Segment Start: DATA RECORDS

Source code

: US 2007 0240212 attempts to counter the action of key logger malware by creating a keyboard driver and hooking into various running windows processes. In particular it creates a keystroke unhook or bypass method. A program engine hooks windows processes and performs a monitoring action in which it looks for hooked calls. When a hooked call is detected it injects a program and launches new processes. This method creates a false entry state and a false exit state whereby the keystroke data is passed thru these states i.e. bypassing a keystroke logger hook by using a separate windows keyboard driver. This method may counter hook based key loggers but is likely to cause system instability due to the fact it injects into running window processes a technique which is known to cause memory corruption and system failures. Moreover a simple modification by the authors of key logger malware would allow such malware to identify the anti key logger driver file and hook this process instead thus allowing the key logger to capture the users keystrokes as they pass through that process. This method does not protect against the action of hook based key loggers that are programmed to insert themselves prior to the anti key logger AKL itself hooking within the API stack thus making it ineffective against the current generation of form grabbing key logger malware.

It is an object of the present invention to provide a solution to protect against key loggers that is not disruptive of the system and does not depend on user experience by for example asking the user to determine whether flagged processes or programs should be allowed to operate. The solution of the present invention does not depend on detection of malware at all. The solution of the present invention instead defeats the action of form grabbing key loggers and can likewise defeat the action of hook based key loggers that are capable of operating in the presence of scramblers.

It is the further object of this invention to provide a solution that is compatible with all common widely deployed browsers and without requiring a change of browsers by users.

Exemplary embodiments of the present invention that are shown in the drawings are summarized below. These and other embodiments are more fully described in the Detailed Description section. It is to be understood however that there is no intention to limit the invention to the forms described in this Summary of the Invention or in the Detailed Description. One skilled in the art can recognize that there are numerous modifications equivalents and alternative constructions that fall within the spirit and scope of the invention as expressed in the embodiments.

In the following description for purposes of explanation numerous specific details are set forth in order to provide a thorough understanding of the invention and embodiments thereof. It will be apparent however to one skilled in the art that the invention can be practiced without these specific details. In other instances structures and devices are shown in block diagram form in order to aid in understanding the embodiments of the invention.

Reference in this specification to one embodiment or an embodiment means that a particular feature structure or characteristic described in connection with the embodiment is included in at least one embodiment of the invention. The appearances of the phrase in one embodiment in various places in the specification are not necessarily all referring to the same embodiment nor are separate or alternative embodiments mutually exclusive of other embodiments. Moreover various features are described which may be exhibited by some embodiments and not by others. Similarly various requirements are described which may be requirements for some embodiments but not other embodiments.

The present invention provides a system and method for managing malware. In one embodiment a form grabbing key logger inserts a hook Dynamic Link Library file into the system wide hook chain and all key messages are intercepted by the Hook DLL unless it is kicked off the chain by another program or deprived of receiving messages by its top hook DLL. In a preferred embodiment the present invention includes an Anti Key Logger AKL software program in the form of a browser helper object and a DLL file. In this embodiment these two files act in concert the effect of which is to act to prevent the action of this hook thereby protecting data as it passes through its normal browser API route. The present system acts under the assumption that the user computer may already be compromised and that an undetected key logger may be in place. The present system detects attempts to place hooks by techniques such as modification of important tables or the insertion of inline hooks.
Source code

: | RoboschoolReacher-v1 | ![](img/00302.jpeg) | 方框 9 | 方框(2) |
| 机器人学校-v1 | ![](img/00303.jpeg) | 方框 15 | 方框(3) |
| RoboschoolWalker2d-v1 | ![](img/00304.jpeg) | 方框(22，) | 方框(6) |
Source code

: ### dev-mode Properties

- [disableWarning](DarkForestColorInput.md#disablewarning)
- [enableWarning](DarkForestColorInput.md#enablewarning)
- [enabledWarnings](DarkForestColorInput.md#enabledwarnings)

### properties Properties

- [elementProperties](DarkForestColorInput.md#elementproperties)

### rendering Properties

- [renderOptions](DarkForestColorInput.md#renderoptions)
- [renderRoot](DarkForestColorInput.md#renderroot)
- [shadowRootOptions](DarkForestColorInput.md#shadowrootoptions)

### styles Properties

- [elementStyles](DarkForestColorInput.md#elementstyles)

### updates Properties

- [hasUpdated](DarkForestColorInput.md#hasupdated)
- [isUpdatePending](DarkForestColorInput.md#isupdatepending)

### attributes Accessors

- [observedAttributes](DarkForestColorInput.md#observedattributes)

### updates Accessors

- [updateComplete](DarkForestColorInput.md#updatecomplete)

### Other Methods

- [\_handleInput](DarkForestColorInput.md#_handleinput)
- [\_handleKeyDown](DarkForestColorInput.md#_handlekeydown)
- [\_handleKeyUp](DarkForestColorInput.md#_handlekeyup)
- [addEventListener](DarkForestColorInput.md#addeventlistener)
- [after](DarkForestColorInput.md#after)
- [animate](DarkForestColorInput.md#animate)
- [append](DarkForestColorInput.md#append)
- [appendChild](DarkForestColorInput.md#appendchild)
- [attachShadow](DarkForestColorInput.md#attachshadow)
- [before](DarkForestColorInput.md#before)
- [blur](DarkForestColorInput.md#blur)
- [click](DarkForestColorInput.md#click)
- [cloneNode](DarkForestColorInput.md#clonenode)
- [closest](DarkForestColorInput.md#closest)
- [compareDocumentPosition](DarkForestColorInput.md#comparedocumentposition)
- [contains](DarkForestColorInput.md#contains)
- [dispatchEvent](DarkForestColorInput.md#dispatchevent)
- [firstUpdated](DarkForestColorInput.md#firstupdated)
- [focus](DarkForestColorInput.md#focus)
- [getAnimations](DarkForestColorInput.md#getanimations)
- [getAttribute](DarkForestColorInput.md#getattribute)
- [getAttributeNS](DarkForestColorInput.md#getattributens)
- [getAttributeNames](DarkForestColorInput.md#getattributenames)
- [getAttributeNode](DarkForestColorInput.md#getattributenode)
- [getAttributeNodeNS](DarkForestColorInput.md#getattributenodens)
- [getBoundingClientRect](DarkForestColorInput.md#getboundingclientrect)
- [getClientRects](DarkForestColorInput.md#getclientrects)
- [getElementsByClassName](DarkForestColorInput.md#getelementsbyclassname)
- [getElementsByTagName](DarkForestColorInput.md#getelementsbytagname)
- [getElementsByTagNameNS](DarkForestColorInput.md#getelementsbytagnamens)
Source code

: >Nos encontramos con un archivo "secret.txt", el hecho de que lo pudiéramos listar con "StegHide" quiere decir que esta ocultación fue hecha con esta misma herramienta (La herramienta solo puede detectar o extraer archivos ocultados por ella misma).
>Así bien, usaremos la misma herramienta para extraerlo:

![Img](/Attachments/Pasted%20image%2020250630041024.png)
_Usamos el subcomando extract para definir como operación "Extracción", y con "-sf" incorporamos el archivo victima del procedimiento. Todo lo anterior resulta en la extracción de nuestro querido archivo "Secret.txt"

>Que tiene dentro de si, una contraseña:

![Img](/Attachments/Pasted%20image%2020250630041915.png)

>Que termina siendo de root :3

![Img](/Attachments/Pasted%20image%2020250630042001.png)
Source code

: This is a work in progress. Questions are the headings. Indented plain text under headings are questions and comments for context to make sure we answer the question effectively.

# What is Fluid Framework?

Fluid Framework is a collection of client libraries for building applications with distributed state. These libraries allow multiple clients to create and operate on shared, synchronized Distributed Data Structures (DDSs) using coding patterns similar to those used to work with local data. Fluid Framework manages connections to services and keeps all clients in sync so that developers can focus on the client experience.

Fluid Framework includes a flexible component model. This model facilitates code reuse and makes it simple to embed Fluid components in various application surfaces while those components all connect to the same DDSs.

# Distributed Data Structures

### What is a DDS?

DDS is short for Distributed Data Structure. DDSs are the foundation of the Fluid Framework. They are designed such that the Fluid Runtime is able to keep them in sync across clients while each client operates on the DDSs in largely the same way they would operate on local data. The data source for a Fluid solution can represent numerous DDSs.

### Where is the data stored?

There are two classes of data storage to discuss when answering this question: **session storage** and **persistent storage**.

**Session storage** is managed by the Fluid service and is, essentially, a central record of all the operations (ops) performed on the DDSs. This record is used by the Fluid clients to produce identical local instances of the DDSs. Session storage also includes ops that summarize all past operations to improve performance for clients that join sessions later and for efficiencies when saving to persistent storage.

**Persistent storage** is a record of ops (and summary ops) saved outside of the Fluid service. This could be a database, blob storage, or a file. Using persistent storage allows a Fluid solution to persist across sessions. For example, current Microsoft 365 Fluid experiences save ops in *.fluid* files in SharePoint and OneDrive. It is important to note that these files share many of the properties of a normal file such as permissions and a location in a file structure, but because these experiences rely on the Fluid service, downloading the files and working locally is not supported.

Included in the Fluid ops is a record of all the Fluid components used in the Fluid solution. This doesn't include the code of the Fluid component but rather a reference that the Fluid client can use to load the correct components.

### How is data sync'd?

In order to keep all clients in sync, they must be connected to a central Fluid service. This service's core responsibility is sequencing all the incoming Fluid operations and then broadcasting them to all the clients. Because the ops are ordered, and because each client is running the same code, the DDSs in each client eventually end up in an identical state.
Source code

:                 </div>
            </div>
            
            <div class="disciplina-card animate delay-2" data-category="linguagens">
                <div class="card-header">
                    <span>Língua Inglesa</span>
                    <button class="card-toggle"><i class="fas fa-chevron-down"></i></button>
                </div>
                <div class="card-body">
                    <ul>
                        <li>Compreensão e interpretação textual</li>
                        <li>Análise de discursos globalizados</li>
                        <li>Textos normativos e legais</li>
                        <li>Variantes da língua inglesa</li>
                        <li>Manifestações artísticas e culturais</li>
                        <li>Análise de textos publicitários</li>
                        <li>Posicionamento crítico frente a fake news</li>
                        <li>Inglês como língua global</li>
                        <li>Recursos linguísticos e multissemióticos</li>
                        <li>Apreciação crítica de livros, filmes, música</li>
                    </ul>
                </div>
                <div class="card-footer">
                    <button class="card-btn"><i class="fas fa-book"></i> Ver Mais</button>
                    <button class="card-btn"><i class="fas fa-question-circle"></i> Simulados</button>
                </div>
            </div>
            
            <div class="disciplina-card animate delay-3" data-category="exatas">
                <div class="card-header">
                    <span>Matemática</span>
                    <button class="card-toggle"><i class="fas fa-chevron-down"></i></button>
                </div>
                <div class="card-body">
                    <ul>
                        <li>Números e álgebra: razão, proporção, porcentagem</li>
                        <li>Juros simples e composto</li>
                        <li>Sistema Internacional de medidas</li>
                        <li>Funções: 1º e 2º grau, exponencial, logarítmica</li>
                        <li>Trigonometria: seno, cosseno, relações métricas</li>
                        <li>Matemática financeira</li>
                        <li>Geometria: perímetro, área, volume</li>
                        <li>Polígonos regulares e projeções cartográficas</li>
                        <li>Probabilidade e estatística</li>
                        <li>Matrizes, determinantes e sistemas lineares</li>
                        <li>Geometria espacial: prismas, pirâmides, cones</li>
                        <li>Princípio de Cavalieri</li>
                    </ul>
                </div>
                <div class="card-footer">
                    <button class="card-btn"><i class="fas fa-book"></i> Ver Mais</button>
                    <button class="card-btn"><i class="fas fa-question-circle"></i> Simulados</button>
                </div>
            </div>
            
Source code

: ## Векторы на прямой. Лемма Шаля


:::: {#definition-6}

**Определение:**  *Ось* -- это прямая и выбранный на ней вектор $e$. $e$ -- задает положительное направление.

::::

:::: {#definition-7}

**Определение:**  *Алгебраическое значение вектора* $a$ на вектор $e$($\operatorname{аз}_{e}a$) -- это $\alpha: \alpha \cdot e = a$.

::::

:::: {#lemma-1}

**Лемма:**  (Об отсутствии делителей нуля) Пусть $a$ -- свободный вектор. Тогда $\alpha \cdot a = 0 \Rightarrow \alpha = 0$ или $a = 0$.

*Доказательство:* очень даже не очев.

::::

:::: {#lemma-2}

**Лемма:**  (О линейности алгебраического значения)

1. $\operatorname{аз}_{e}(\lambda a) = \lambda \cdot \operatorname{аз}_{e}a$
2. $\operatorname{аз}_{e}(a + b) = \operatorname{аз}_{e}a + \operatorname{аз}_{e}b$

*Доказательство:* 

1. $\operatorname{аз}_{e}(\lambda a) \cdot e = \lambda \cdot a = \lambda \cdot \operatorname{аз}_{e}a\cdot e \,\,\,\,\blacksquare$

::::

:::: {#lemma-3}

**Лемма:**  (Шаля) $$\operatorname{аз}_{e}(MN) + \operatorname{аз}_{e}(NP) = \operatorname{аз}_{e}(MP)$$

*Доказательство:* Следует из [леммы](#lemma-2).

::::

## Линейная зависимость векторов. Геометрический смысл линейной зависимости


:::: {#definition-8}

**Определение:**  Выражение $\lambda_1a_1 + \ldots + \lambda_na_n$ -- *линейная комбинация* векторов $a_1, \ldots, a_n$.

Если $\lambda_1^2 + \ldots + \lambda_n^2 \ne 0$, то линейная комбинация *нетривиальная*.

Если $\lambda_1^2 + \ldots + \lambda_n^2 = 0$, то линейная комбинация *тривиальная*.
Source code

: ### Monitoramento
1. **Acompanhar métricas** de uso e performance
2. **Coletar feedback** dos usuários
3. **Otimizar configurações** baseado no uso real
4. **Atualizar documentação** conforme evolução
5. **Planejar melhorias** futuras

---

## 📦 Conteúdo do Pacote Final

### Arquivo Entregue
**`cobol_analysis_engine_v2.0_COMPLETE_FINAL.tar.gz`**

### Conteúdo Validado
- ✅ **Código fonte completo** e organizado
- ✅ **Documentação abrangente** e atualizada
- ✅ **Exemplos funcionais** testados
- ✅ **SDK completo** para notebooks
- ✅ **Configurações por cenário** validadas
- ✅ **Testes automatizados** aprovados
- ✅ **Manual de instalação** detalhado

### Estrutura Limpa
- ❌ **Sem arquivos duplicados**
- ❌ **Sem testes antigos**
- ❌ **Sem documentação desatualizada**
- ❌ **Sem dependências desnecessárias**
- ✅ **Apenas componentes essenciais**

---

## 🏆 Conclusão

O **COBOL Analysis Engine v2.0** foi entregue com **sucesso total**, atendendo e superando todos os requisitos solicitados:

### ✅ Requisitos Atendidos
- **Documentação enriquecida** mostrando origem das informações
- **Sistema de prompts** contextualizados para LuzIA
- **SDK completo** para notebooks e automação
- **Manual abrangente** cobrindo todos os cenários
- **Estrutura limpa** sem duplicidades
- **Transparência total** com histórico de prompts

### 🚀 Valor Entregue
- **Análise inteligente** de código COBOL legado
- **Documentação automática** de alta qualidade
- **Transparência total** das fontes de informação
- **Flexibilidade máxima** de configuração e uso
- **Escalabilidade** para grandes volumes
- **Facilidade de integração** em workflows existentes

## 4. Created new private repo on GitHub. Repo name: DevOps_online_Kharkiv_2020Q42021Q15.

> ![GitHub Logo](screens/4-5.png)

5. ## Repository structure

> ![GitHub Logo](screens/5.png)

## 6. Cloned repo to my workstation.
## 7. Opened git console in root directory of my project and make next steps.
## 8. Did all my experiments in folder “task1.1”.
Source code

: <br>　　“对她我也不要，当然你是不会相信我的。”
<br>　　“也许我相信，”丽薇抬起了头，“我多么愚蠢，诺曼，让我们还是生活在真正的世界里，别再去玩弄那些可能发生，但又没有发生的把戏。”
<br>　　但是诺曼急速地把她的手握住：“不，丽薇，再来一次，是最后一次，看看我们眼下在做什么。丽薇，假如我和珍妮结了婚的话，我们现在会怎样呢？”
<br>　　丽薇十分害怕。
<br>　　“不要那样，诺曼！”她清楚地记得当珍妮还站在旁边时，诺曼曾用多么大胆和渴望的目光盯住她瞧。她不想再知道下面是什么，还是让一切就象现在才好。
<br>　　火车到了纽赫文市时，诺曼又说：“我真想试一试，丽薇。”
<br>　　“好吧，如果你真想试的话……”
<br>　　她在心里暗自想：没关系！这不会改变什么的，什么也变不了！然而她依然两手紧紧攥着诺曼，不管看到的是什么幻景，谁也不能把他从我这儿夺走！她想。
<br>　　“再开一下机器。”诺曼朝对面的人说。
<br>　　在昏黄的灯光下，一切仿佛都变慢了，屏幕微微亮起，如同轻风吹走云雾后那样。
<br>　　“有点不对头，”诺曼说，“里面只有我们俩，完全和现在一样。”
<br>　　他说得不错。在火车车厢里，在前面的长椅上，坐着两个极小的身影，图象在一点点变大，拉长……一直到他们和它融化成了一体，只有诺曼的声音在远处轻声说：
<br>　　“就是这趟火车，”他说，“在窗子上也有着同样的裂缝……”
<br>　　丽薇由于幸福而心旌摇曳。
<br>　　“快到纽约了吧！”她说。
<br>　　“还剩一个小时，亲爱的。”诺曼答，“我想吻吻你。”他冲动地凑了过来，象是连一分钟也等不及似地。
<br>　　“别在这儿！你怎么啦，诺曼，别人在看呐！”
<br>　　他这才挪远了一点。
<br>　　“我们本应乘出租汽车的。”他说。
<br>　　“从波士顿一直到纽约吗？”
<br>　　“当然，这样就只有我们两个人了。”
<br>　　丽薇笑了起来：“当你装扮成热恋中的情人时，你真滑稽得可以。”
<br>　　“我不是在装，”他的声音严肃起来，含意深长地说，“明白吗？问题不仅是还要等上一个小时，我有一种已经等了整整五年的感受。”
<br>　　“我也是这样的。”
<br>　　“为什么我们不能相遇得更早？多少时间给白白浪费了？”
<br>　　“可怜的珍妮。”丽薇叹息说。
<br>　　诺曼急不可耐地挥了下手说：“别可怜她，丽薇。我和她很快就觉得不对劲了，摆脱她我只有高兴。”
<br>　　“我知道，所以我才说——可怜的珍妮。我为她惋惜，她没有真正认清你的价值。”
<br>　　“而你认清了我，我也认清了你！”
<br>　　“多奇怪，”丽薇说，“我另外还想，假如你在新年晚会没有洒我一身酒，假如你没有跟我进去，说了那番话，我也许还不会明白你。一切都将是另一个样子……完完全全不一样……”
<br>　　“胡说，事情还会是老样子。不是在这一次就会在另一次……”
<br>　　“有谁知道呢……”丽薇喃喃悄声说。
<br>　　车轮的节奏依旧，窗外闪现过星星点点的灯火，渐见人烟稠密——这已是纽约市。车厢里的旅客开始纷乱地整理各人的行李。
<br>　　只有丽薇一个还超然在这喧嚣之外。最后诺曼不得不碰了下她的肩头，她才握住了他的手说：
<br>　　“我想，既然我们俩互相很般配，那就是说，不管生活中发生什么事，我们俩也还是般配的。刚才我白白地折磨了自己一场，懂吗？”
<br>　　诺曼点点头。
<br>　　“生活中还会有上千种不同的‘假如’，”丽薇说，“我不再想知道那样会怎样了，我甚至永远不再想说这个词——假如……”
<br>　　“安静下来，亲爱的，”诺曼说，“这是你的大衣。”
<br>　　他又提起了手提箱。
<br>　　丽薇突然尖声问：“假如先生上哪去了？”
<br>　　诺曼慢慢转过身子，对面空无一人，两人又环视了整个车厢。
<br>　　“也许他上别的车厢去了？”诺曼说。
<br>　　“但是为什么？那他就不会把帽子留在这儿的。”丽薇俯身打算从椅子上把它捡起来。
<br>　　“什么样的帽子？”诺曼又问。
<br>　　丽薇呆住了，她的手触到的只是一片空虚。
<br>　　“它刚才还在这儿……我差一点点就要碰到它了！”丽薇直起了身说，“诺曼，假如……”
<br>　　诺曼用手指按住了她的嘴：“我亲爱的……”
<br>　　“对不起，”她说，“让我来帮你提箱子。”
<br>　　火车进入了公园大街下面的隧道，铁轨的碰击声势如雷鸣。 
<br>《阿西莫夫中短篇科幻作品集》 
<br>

Segment End: DATA RECORDS

→ TASK DETAILS: Repeat everything from the line containing "is not supported." down to the line containing "### How is data sync'd?", keeping the wording unchanged.

→ EXPECTED OUTPUT:
**Persistent storage** is a record of ops (and summary ops) saved outside of the Fluid service. This could be a database, blob storage, or a file. Using persistent storage allows a Fluid solution to persist across sessions. For example, current Microsoft 365 Fluid experiences save ops in *.fluid* files in SharePoint and OneDrive. It is important to note that these files share many of the properties of a normal file such as permissions and a location in a file structure, but because these experiences rely on the Fluid service, downloading the files and working locally is not supported.

Included in the Fluid ops is a record of all the Fluid components used in the Fluid solution. This doesn't include the code of the Fluid component but rather a reference that the Fluid client can use to load the correct components.

### How is data sync'd?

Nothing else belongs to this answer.